Le 30 janvier à Casablanca, les autorités sont déjà sur place pour quadriller le périmètre qui entoure le consulat des États-Unis. La colère des manifestants contre le “deal de la honte”, tout au long de la soirée sur le boulevard, résonne dans les locaux diplomatiques de ceux qu’ils appellent “ennemis de l’humanité”.
Le “deal du siècle”, plan présenté par le président américain Donald Trump le 28 janvier, défend une solution à deux États qui favorise considérablement le régime israélien.
Depuis, la communauté internationale est scindée entre indignés et approbateurs. Le Maroc, historiquement engagé en faveur de la cause palestinienne, a cette fois apprécié les “efforts constructifs de paix” de la part des Américains, position honnie par les militants pro-Palestiniens.
Entre chants militants et tirades sur la dignité, l’humanisme ou l’engagement radical, s’échappent des murmures étouffés de prières. Derrière les keffiehs (emblème de la cause palestinienne) qui enveloppent les lèvres gercées par le froid de janvier, se psalmodie une daâwa unique : “Allahouma onsour ikhwanana fi Al Quds wa fil kouli makane” (Ô, Allah, secours nos frères de Jérusalem et dans les autres endroits).
“Coup de poignard”
Adossés aux barrières de fer érigées par la police, des membres du comité organisateur enchaînent les déclarations. “Le premier message est adressé à l’État marocain”, réagit Mustapha Brahma, secrétaire général d’Annahj Dimocrati. C’est la première fois dans l’histoire qu’un ministre des Affaires étrangères prend une position aussi exécrable que celle de Nasser Bourita, celle de valoriser l’initiative américaine”, regrette ce militant de la gauche radicale pour qui le parti pris de la diplomatie marocaine est un “coup de poignard” asséné au dos de la cause palestinienne.
Asmaa El Ouadie, avocate et militante pour les droits humains, cramponnée à un pan de drapeau vert, blanc, noir et rouge, affirme que “chaque humain qui dispose d’un atome de dignité en son être condamne ce deal de la honte”. Dans la foulée, elle invoque la responsabilité des régimes arabes impliqués dans ce deal.
Une cause nationale…
Selon Mustapha Brahma, les Marocains ont érigé la cause palestinienne en cause nationale dès 1968. “Au cœur d’Al Qods, il existe un quartier marocain”, rappelle-t-il, symbole de la communion du peuple du croissant fertile et de celui du couchant lointain.
Hanane Idrissi, deuxième vice-présidente du Mouvement de l’unicité et de la réforme (MUR) est venue en famille à la manifestation. Loin de l’ambiance d’un pique-nique du dimanche, c’est coiffée d’un chèche palestinien en guise de voile qu’elle partage avec nous son attachement à la cause palestinienne.
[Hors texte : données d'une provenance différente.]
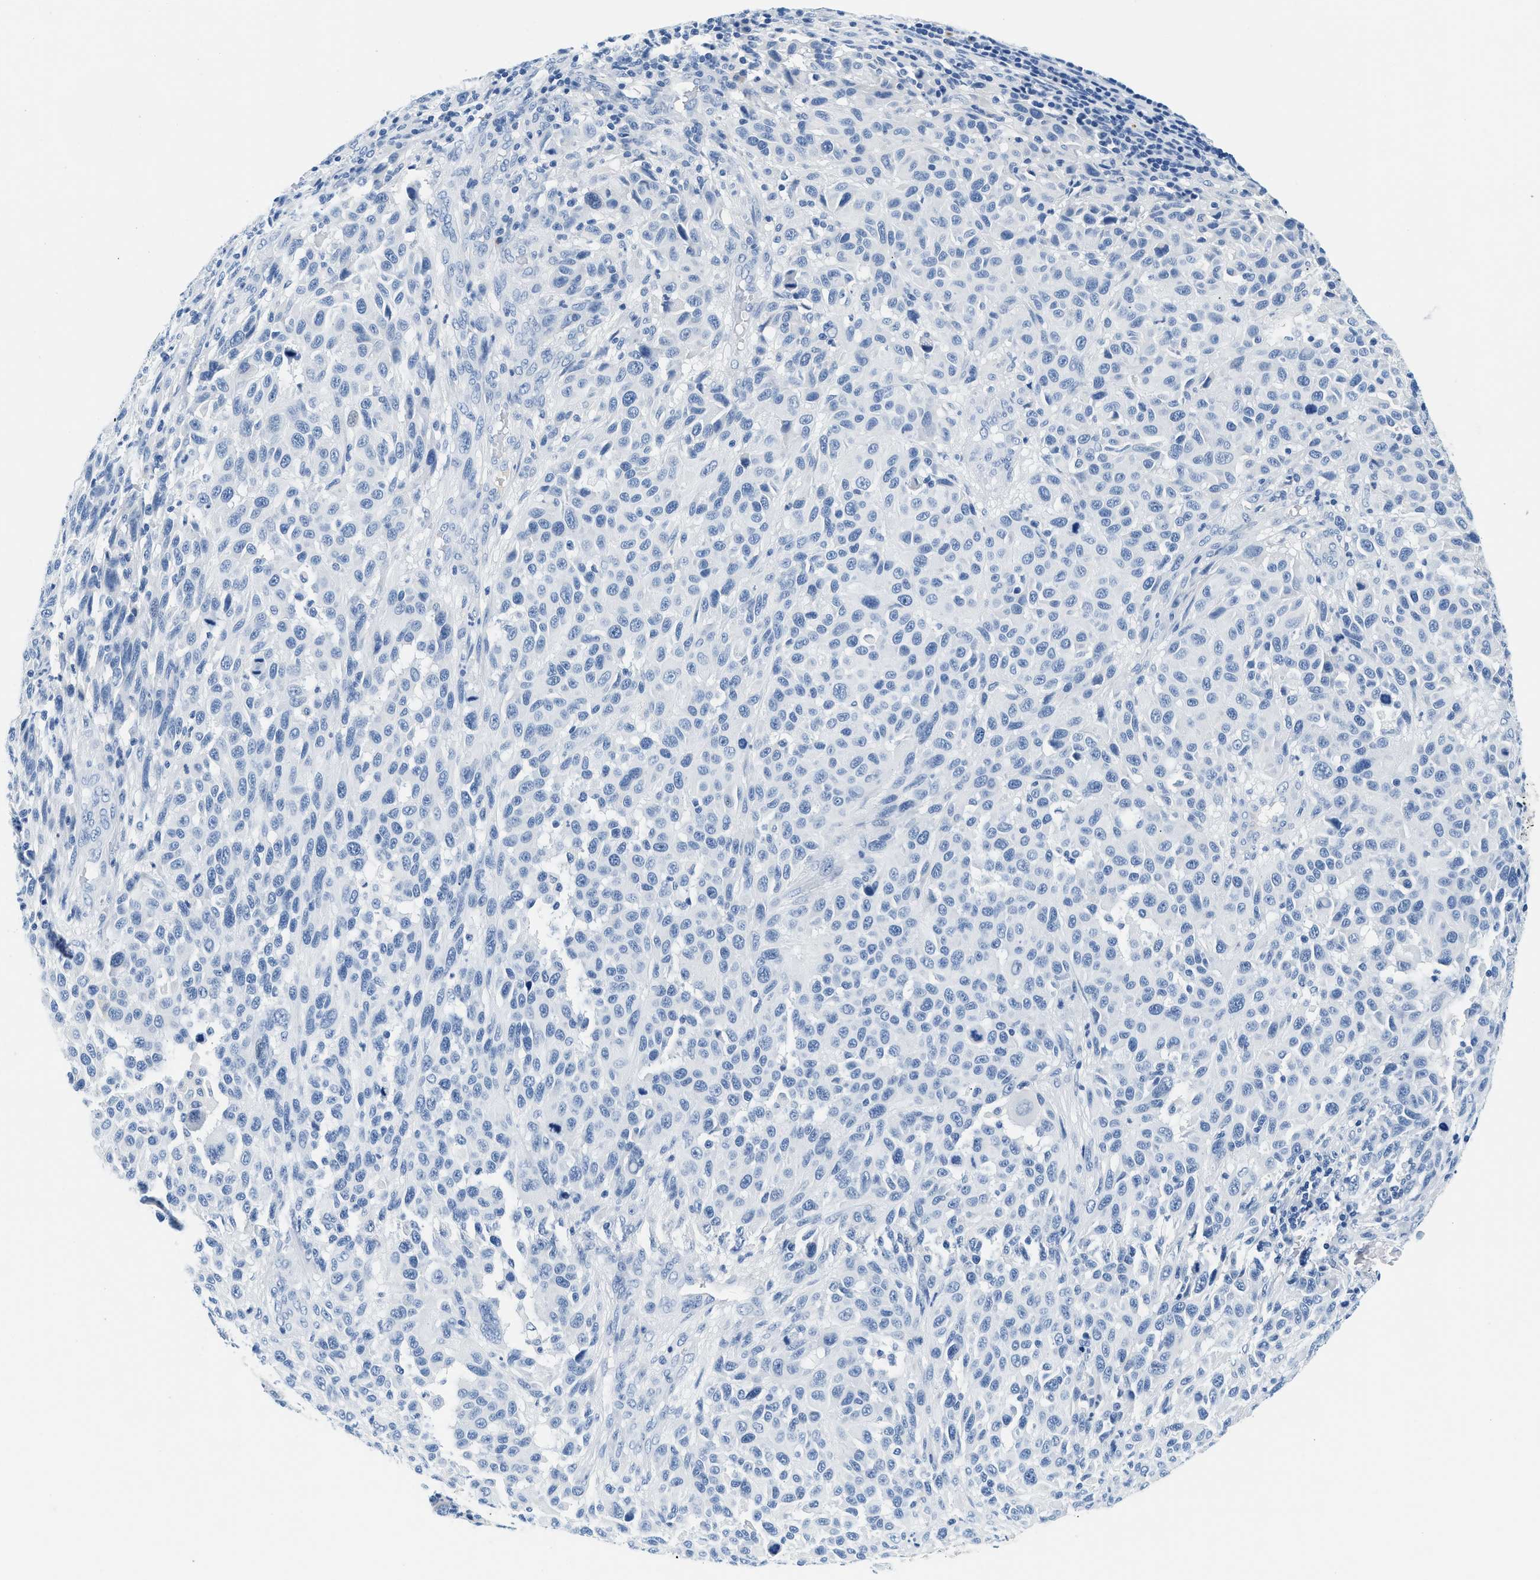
{"staining": {"intensity": "negative", "quantity": "none", "location": "none"}, "tissue": "melanoma", "cell_type": "Tumor cells", "image_type": "cancer", "snomed": [{"axis": "morphology", "description": "Malignant melanoma, Metastatic site"}, {"axis": "topography", "description": "Lymph node"}], "caption": "This is a photomicrograph of immunohistochemistry (IHC) staining of melanoma, which shows no staining in tumor cells.", "gene": "STXBP2", "patient": {"sex": "male", "age": 61}}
Cet amour pour la terre où coulent le miel et le lait, elle l’a transmis à ses enfants, qui l’accompagnent ce soir. Eux aussi entonnent des chants militants. Eux aussi sentent cet amour pour la terre promise, même si leurs pieds ne l’ont jamais foulée.
… et religieuse
Essoufflée et larmoyante, Hanane Idrissi dit s’être libérée pour assister à la manifestation. Elle a d’ailleurs pieusement jeûné ce jeudi 30 janvier, du lever au coucher du soleil. “Je suis venue parce que je suis musulmane, comme tous les Marocains et comme notre roi”. Et le plan présenté par Donal Trump ? “Je maudis ce ‘Deal du siècle’, moi et tous mes frères musulmans.”
Organisée par un groupement d’associations solidaires de la cause palestinienne, cette manifestation a connu la participation du Comité local de solidarité avec le peuple palestinien, de la Ligue marocaine de plaidoyer pour les affaires de la nation, de l’Observatoire marocain contre la normalisation, de l’Initiative marocaine pour le soutien et Al Nosra, du Groupe national de travail pour la Palestine, de la Campagne marocaine pour le boycott académique et culturel d’Israël, et du mouvement Boycott désinvestissement et sanctions (BDS).
Le parti de la gauche radicale Annahj Dimocrati, l’organisation estudiantine à référentiel islamique Attajdid Toulabi, le MUR et Al Adl wal Ihsane ont également répondu présents.